Kutipan Teks
▽
Dino: Ada aktivis dan organisasi HAM yang begini, apapun yang kita lakukan tidak akan pernah bisa memuaskan mereka karena memang “lahan”-nya di sana. Di Indonesia, memang ada pihak-pihak yang akan selalu anti-Amerika. Demikian juga di AS, akan selalu ada pihak yang kritis atas Indonesia. Kita tidak mungkin mengubah hal itu. Tapi yang terpenting, hubungan Indonesia-AS dimotori orang-orang yang berpikiran progresif.

Eva: Yang terpenting, tidak terjebak di masa lalu?

Dino: Ya. Kita sudah hidup di abad ke-21. Indonesia sekarang sudah menjadi negara demokrasi terbesar ketiga di dunia. Beberapa tahun terakhir ini nyaris tidak ada pelanggaran HAM berat yang dilakukan Pemerintah. Ya, mungkin ada yang insidentil satu dua dilakukan, tapi bukan yang sistemik seperti dulu. Ini satu hal yang kita banggakan. Kita tidak membutuhkan pengakuan dari orang lain karena melakukannya atas kesadaran sendiri.

Eva: Indonesia di bawah kepemimpinan Presiden Yudhoyono sudah jauh berubah, adakah artinya bagi dunia dan kawasan?

Dino: Saya berada di Washington antara tahun 2000-2002 di masa transisi yang labil di mana banyak pelanggaran HAM di Aceh, Papua, terorisme dan sebagainya. Orang bilang Indonesia tengah mengalami proses "Balkanisasi" dan akan terpecah belah seperti di Rusia. Tapi ingat saja, kalau Indonesia "sakit" maka kawasan akan "sakit" dan dunia pun akan"‘sakit," karena Indonesia merupakan negara besar yang besar dan strategis. Stabilitas Indonesia, kesehatan demokrasi, kemakmuran dan keamanan Indonesia merupakan hal penting bagi kawasan dan dunia.
△
Butir yang Diberikan
▽
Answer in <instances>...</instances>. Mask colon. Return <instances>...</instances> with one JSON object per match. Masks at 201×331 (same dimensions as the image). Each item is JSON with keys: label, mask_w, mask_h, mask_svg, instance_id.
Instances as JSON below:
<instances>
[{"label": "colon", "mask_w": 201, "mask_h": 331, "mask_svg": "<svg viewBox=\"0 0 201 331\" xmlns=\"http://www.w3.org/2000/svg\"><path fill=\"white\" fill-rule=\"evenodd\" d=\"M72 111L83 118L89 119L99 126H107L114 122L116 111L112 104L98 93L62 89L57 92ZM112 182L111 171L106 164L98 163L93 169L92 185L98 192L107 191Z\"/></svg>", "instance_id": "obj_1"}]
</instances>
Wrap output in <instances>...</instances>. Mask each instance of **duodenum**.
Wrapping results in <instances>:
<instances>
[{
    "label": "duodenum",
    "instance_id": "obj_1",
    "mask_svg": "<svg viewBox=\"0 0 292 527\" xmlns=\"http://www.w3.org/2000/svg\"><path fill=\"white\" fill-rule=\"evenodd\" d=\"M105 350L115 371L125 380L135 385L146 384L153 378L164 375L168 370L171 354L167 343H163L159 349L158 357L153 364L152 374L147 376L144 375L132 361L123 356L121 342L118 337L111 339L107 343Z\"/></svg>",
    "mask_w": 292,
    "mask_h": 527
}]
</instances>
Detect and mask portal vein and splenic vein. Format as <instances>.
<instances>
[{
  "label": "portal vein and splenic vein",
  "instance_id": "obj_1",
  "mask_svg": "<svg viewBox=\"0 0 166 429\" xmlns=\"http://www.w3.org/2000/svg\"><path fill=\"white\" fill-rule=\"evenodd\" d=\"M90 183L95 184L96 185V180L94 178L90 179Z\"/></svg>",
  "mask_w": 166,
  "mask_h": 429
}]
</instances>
△
Tugas A
Menurut kutipan teks, pada tahun berapa sampai tahun berapa Dino berada di Washington?
Tugas B
Tentukan apakah pernyataan berikut sesuai dengan kutipan teks, lalu jawab ya atau tidak dan kutip kata-kata yang menentukan: (i) Indonesia kini menjadi negara demokrasi terbesar ketiga di dunia. (ii) Menurut Dino, pihak-pihak yang anti-Amerika di Indonesia masih bisa diubah. (iii) Pelanggaran HAM oleh Pemerintah dalam beberapa tahun terakhir masih bersifat sistemik seperti dulu.
Butir-butir di atas adalah bahan tersendiri yang tidak berhubungan dengan kutipan teks.

Jawaban Lengkap A
Dari tahun 2000 sampai 2002.

Jawaban Lengkap B
(i) Ya: "Indonesia sekarang sudah menjadi negara demokrasi terbesar ketiga di dunia."
(ii) Tidak: "Kita tidak mungkin mengubah hal itu."
(iii) Tidak: "tapi bukan yang sistemik seperti dulu."